■ **Record set**

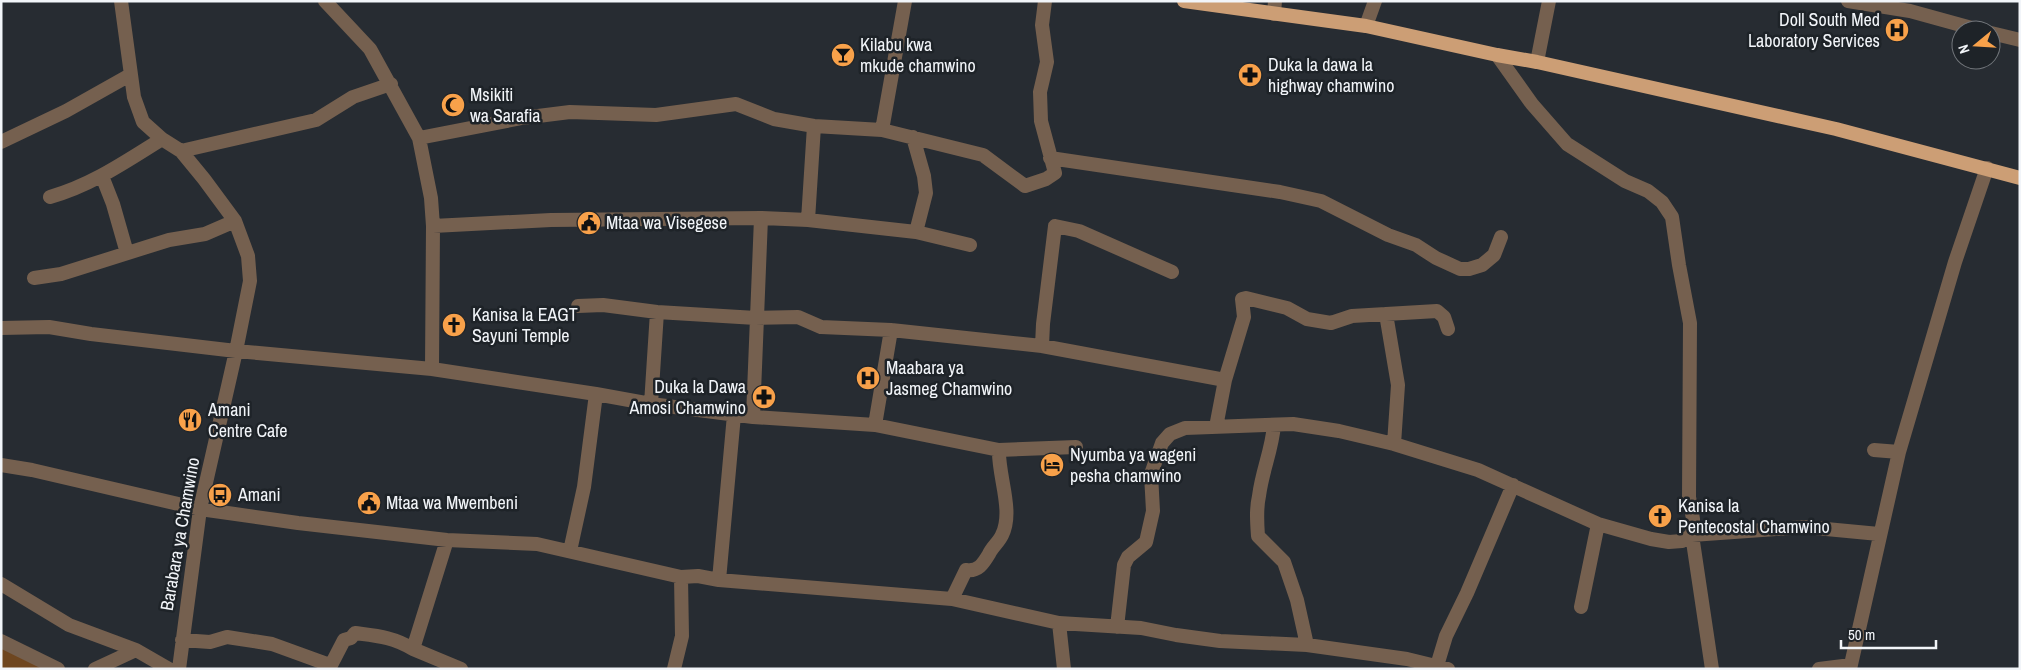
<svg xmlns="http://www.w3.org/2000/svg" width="2021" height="670" viewBox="0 0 2021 670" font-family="'Archivo Narrow',sans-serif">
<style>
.green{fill:#6e4620}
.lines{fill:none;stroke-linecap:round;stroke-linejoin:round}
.minor{stroke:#75604f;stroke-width:14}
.trunk{stroke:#cc9e75;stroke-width:14}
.labels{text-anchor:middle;stroke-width:5;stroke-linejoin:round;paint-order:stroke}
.poi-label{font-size:18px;fill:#f2f5f9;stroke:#1e2328;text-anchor:start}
.street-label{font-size:18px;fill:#f2f5f9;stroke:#1e2328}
</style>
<rect width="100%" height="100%" fill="#272c32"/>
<path class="green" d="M1 643 53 669H1Z"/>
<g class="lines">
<path class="minor" d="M121 1 134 97 143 122 162 139 181 151 204 179 235 221 248 256 250 281 236 351 200 509 179 669
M325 1 370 49 419 138 431 198 433 226 432 369
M1848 1 1910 11 1979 30
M1274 14 1275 1
M1366 26 1375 1
M1991 33 2020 40
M1497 55 1532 104 1567 144 1625 181 1648 191 1662 202 1672 217 1679 265 1690 323 1689 497 1693 519 1692 535 1712 669
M1537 62 1549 1
M882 130 905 1
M913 137 924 176 926 193 916 232
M419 138 522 118 570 112 656 115 736 104 774 119 814 126 882 130 983 155 1025 186 1046 179 1055 173 1041 121 1040 92 1047 62 1042 25 1045 1
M1 142 66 111 130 75
M181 151 316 120 353 97 391 84
M1050 158 1280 192 1321 201 1388 235 1416 245 1436 258 1460 269H1469L1482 265 1494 255 1501 237
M102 176 113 204 127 253
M50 197C92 185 125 162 162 139
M808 220 814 126
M433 226 551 220 761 218 808 220 916 232 970 245
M34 278 61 274 169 240 205 234 235 221
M578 306 603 305 657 312 756 318 798 317 821 327 891 330 1042 346 1225 380
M1386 314 1398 385 1394 444
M1 328 49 327 91 334 236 351 432 369 596 394 651 404 753 417 875 425 999 450 1076 447
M1042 346 1043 324 1055 226 1079 231 1172 272
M651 404 657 312
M753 417 761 218
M875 425 891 330
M1274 425C1272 450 1262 471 1259 496 1256 509 1257 522 1258 536L1284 562 1297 600 1307 645
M1216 427 1225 380 1244 317 1242 299 1246 298 1287 308 1307 319 1331 323 1352 316 1437 311 1444 317 1448 329
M1874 450 1899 452
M1 465 32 470 200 509 298 523 447 540 537 544 681 577 698 576 719 580 952 599 1059 623 1141 628 1176 635 1220 641 1307 645 1407 659 1448 669
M570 551 584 487 596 394
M719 580 734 415
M1 584 69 625 136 650 169 669
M952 599 966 570C978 572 983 564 989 554 992 547 999 542 1002 535 1014 511 998 476 999 450
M1581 607 1598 524
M1059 623 1064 669
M1117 627 1124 565 1128 557 1146 542 1153 511 1151 474 1162 443 1170 434 1185 428 1293 424 1339 431 1394 444 1478 470 1598 524 1651 539 1669 542 1682 541 1692 535 1805 527 1879 534
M182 640 210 642 227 637 272 644 330 665
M1 641 58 669
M413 649 461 669
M95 669 136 650
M329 669 344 640 351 638 355 633C378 636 393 637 413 649L447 540
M674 669 682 636 681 577
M1436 669 1446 636 1467 593 1513 485
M1819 669 1851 665
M1850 669 1899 452 1955 262 1987 168"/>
<path class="trunk" d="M1184 1 1366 26 1497 55 1537 62 1836 129 2020 178"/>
</g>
<defs>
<g id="hospital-disc" transform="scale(1.25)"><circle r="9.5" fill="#f8a14a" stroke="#1e2328"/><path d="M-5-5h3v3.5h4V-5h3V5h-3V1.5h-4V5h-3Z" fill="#111"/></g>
<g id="bar-disc" transform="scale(1.25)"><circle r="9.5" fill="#f8a14a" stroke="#1e2328"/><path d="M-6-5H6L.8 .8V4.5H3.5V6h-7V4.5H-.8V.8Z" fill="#111"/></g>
<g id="pharmacy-disc" transform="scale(1.25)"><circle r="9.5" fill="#f8a14a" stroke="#1e2328"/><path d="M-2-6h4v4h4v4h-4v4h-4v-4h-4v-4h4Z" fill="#111"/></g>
<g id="mosque-disc" transform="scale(1.25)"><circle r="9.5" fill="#f8a14a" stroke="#1e2328"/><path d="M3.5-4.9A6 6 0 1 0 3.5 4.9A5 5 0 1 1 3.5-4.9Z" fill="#111"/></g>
<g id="civic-disc" transform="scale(1.25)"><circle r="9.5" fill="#f8a14a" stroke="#1e2328"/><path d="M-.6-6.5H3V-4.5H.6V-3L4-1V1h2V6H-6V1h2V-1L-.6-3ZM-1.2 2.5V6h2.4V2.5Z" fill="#111"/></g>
<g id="church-disc" transform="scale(1.25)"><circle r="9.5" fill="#f8a14a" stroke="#1e2328"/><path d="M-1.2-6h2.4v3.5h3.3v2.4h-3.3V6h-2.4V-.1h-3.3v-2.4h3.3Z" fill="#111"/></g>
<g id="restaurant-disc" transform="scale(1.25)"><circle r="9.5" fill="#f8a14a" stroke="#1e2328"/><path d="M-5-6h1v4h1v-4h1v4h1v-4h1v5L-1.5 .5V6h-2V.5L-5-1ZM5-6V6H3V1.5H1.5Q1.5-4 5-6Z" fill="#111"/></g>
<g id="hotel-disc" transform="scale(1.25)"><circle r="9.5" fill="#f8a14a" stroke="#1e2328"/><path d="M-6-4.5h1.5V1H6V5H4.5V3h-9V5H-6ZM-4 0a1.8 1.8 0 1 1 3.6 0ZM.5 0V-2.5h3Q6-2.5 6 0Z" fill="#111"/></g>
<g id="bus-disc" transform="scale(1.25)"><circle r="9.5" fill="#f8a14a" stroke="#1e2328"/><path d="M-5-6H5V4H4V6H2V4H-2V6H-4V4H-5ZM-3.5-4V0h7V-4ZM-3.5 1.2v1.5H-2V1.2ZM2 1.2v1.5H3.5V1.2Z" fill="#111"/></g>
</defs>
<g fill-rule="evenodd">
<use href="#hospital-disc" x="1897" y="30"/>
<use href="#bar-disc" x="843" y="55"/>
<use href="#pharmacy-disc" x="1250" y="75"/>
<use href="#mosque-disc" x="453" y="105"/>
<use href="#civic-disc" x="589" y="223"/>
<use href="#church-disc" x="454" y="325"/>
<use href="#hospital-disc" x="868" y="378"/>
<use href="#pharmacy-disc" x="764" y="397"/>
<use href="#restaurant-disc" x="190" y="420"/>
<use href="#hotel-disc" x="1052" y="465"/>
<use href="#bus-disc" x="220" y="495"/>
<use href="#civic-disc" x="369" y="503"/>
<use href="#church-disc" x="1660" y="516"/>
</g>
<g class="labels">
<g class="poi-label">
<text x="1880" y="26" text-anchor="end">Doll South Med<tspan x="1880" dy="21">Laboratory Services</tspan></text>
<text x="860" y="51">Kilabu kwa<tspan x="860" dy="21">mkude chamwino</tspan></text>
<text x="1268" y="71">Duka la dawa la<tspan x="1268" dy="21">highway chamwino</tspan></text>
<text x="470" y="101">Msikiti<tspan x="470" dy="21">wa Sarafia</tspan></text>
<text x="606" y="229">Mtaa wa Visegese</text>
<text x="472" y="321">Kanisa la EAGT<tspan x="472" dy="21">Sayuni Temple</tspan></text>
<text x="886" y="374">Maabara ya<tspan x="886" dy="21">Jasmeg Chamwino</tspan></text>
<text x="746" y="393" text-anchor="end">Duka la Dawa<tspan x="746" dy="21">Amosi Chamwino</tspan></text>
<text x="208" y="416">Amani<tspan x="208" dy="21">Centre Cafe</tspan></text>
<text x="1070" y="461">Nyumba ya wageni<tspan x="1070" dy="21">pesha chamwino</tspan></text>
<text x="238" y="501">Amani</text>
<text x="386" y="509">Mtaa wa Mwembeni</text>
<text x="1678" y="512">Kanisa la<tspan x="1678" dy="21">Pentecostal Chamwino</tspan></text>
</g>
<g class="street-label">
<text transform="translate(180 534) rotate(-80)" y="6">Barabara ya Chamwino</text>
</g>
</g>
<rect width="2021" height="670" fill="none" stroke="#f2f5f9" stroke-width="5"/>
<g transform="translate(1976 45) rotate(252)"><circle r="24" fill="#1e2328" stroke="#73777c"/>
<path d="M0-4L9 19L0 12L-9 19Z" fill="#f8a14a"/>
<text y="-8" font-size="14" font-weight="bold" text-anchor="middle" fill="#f2f5f9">N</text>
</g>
<path d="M1841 640v8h95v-8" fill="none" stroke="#f2f5f9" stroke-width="2.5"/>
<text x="1848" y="640" font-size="15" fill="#f2f5f9" stroke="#1e2328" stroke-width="4" paint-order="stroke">50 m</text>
</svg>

■ **Instructions to follow**
Which of the lines in the data hold the string "labels"? Report each of them by copying it.

■ **Exercise output**
.labels{text-anchor:middle;stroke-width:5;stroke-linejoin:round;paint-order:stroke}
<g class="labels">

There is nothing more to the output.